In addition to pricing fears, IDC found concerns about bad outcomes (51.3%) — including unintended bias, unauthorized usage of someone else’s intellectual property, or unintentional leakage of confidential information — and lack of confidence in the benefits (46.1%) of generative AI as top roadblocks to adoption.
Here, an antidote may be using SaaS agents and pursuing basic gen AI use cases, such as automated document summarization, rather than attempting to build and train a foundation model, says Paul Beswick, CIO of Marsh McLennan. Doing so can also be a cost-conscious inroads to AI, he adds.
“There is absolutely a sweet spot of relatively easy-to-access capability at a modest price that many technology organizations are perfectly capable of reaching. I think the bigger risk is that they get distracted by trying to shoot for things that are less likely to be successful or buying into technologies that don’t offer a good price/performance trade-off,” he says.
“Most organizations should avoid trying to build their own bespoke generative AI models unless they work in very high-value and very niche use cases,” Beswick adds. “For most companies, I think there’s far better return in taking advantage of the ecosystem that’s being built and that is relatively easy to buy or rent your way into.”
UST’s Masood agrees that the cost potential of model training isn’t for the faint of heart.
IT leaders “seem most alarmed by the specter of runaway training bills: Once you press ‘go’ on a large-scale generative model, it can be a bottomless pit without operational transparency and robust risk mitigation strategies,” he says. “At the same time, a daily sticker shock from incremental charges wreaks havoc on institutional legitimacy — no one wants to explain last night’s spike in AI usage to the board without a strong governance innovation framework.”
Budget constraints also play a role in preventing the building out of AI infrastructure, given the cost of GPUs, Rockwell’s Nardecchia says. A shortage of experienced AI architects and data scientists, technical complexity, and data readiness are also key roadblocks, he adds.

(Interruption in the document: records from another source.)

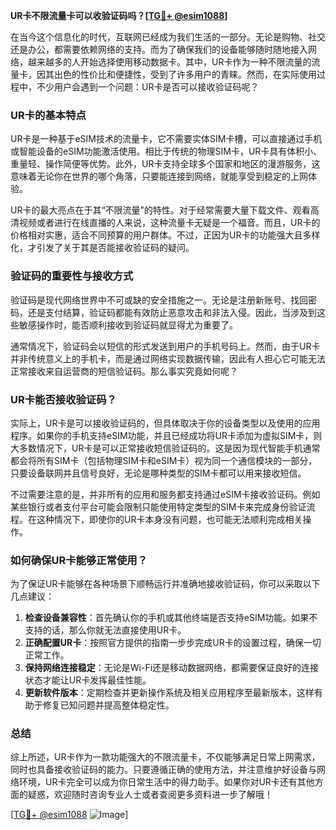 **UR卡不限流量卡可以收验证码吗？[[TG💪+ @esim1088](https://t.me/s/esim1088)]**

在当今这个信息化的时代，互联网已经成为我们生活的一部分。无论是购物、社交还是办公，都需要依赖网络的支持。而为了确保我们的设备能够随时随地接入网络，越来越多的人开始选择使用移动数据卡。其中，UR卡作为一种不限流量的流量卡，因其出色的性价比和便捷性，受到了许多用户的青睐。然而，在实际使用过程中，不少用户会遇到一个问题：UR卡是否可以接收验证码呢？

### UR卡的基本特点

UR卡是一种基于eSIM技术的流量卡，它不需要实体SIM卡槽，可以直接通过手机或智能设备的eSIM功能激活使用。相比于传统的物理SIM卡，UR卡具有体积小、重量轻、操作简便等优势。此外，UR卡支持全球多个国家和地区的漫游服务，这意味着无论你在世界的哪个角落，只要能连接到网络，就能享受到稳定的上网体验。

UR卡的最大亮点在于其“不限流量”的特性。对于经常需要大量下载文件、观看高清视频或者进行在线直播的人来说，这种流量卡无疑是一个福音。而且，UR卡的价格相对实惠，适合不同预算的用户群体。不过，正因为UR卡的功能强大且多样化，才引发了关于其是否能接收验证码的疑问。

### 验证码的重要性与接收方式

验证码是现代网络世界中不可或缺的安全措施之一。无论是注册新账号、找回密码，还是支付结算，验证码都能有效防止恶意攻击和非法入侵。因此，当涉及到这些敏感操作时，能否顺利接收到验证码就显得尤为重要了。

通常情况下，验证码会以短信的形式发送到用户的手机号码上。然而，由于UR卡并非传统意义上的手机卡，而是通过网络实现数据传输，因此有人担心它可能无法正常接收来自运营商的短信验证码。那么事实究竟如何呢？

### UR卡能否接收验证码？

实际上，UR卡是可以接收验证码的，但具体取决于你的设备类型以及使用的应用程序。如果你的手机支持eSIM功能，并且已经成功将UR卡添加为虚拟SIM卡，则大多数情况下，UR卡是可以正常接收短信验证码的。这是因为现代智能手机通常都会将所有SIM卡（包括物理SIM卡和eSIM卡）视为同一个通信模块的一部分，只要设备联网并且信号良好，无论是哪种类型的SIM卡都可以用来接收短信。

不过需要注意的是，并非所有的应用和服务都支持通过eSIM卡接收验证码。例如某些银行或者支付平台可能会限制只能使用特定类型的SIM卡来完成身份验证流程。在这种情况下，即使你的UR卡本身没有问题，也可能无法顺利完成相关操作。

### 如何确保UR卡能够正常使用？

为了保证UR卡能够在各种场景下顺畅运行并准确地接收验证码，你可以采取以下几点建议：

1. **检查设备兼容性**：首先确认你的手机或其他终端是否支持eSIM功能。如果不支持的话，那么你就无法直接使用UR卡。
2. **正确配置UR卡**：按照官方提供的指南一步步完成UR卡的设置过程，确保一切正常工作。
3. **保持网络连接稳定**：无论是Wi-Fi还是移动数据网络，都需要保证良好的连接状态才能让UR卡发挥最佳性能。
4. **更新软件版本**：定期检查并更新操作系统及相关应用程序至最新版本，这样有助于修复已知问题并提高整体稳定性。

### 总结

综上所述，UR卡作为一款功能强大的不限流量卡，不仅能够满足日常上网需求，同时也具备接收验证码的能力。只要遵循正确的使用方法，并注意维护好设备与网络环境，UR卡完全可以成为你日常生活中的得力助手。如果你对UR卡还有其他方面的疑惑，欢迎随时咨询专业人士或者查阅更多资料进一步了解哦！

[[TG💪+ @esim1088](https://t.me/s/esim1088) ![Image](https://i.postimg.cc/4NQfJmqS/Snipaste-2025-05-13-00-14-12.png)]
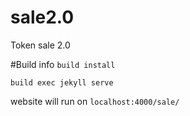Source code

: # sale2.0
Token sale 2.0

#Build info
`build install`

`build exec jekyll serve`

website will run on `localhost:4000/sale/`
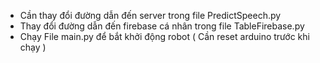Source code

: - Cần thay đổi đường dẫn đến server trong file PredictSpeech.py
- Thay đổi đường dẫn đến firebase cá nhân trong file TableFirebase.py
- Chạy File main.py để bắt khởi động robot ( Cần reset arduino trước khi chạy )
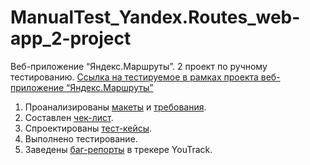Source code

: # ManualTest_Yandex.Routes_web-app_2-project
Веб-приложение “Яндекс.Маршруты”. 2 проект по ручному тестированию.
[Ссылка на тестируемое в рамках проекта веб-приложение “Яндекс.Маршруты”](https://qa-routes.praktikum-services.ru/)

1. Проанализированы [макеты](https://www.figma.com/design/42mNwme0cBfZwNZUIcN1mh/%D0%AF%D0%BD%D0%B4%D0%B5%D0%BA%D1%81.%D0%9C%D0%B0%D1%80%D1%88%D1%80%D1%83%D1%82%D1%8B) и [требования](https://praktikum.notion.site/07f02ccc272e494db6501def032e9258).
2. Составлен [чек-лист](https://docs.google.com/spreadsheets/d/18UDryIw2EOs3R3i4NT2y_thySNl6DHnnP2XPEaKaD9c/edit?usp=sharing).
3. Спроектированы [тест-кейсы](https://docs.google.com/spreadsheets/d/1s19nlok8vWhrddnNOzefa2p1P2dmp1p8wGW-w0n9gjg/edit?usp=sharing).
4. Выполнено тестирование.
5. Заведены [баг-репорты](https://veronivan.youtrack.cloud/issues?q=tag:%20%7BProject%202%7D) в трекере YouTrack.
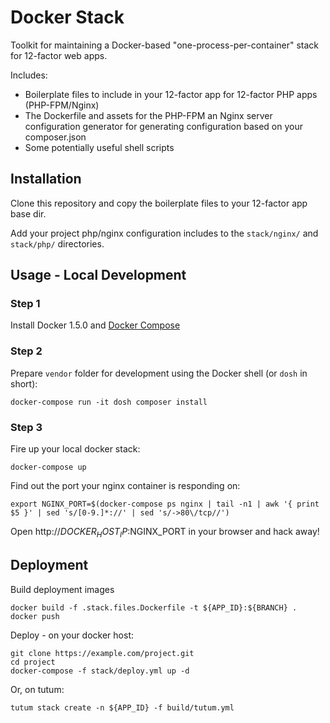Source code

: Docker Stack
=================================

Toolkit for maintaining a Docker-based "one-process-per-container" stack for 12-factor web apps.

Includes:
 * Boilerplate files to include in your 12-factor app for 12-factor PHP apps (PHP-FPM/Nginx)
 * The Dockerfile and assets for the PHP-FPM an Nginx server configuration generator for generating configuration based on your composer.json
 * Some potentially useful shell scripts

## Installation

Clone this repository and copy the boilerplate files to your 12-factor app base dir.

Add your project php/nginx configuration includes to the `stack/nginx/` and `stack/php/` directories.

## Usage - Local Development

### Step 1

Install Docker 1.5.0 and [Docker Compose](https://docs.docker.com/compose/install/)

### Step 2

Prepare `vendor` folder for development using the Docker shell (or `dosh` in short):

    docker-compose run -it dosh composer install

### Step 3

Fire up your local docker stack:

    docker-compose up

Find out the port your nginx container is responding on:

    export NGINX_PORT=$(docker-compose ps nginx | tail -n1 | awk '{ print $5 }' | sed 's/[0-9.]*://' | sed 's/->80\/tcp//')

Open http://$DOCKER_HOST_IP:$NGINX_PORT in your browser and hack away!

## Deployment

Build deployment images

    docker build -f .stack.files.Dockerfile -t ${APP_ID}:${BRANCH} .
    docker push

Deploy - on your docker host:

    git clone https://example.com/project.git
    cd project
    docker-compose -f stack/deploy.yml up -d

Or, on tutum:

    tutum stack create -n ${APP_ID} -f build/tutum.yml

“Foundational models require vast, clean, and structured data — and most organizations are still battling legacy silos and low-quality data. This is largely the No. 1 constraint I hear from peers,” he says, regarding concerns about bad outcomes.
Vendors are working to overcome these obstacles by addressing pricing concerns and trying to improve outcomes. For example, Microsoft this week introduced consumption-based pricing for Copilot Chat. And Amazon recently unveiled features for its Bedrock generative AI platform designed to improve outcomes.
At AWS re:Invent, Doordash’s Chaitanya Hari said Amazon Bedrock’s new Knowledge Bases feature allowed the company to implement the entire retrieval augmented generation (RAG) workflow, from ingestion to retrieval, without the need for a lot of custom data integrations or complex data back-end management.
“Even if a model is fast and fairly accurate, how do we ensure that it’s pulling information from the context that we’ve provided and not just making things up? We went through multiple iterations of prompt engineering and fine-tuning to ensure our AI models reliably referenced only the knowledge bases that we provided with Amazon Bedrock,” said Hari, product owner of enterprise AI solutions at DoorDash.
“We were able to mitigate a large portion of our hallucinations, prevent things like prompt-injection attacks, and detect things like abusive language,” Hari said. “This gave us the confidence to scale without compromising on quality or trust.”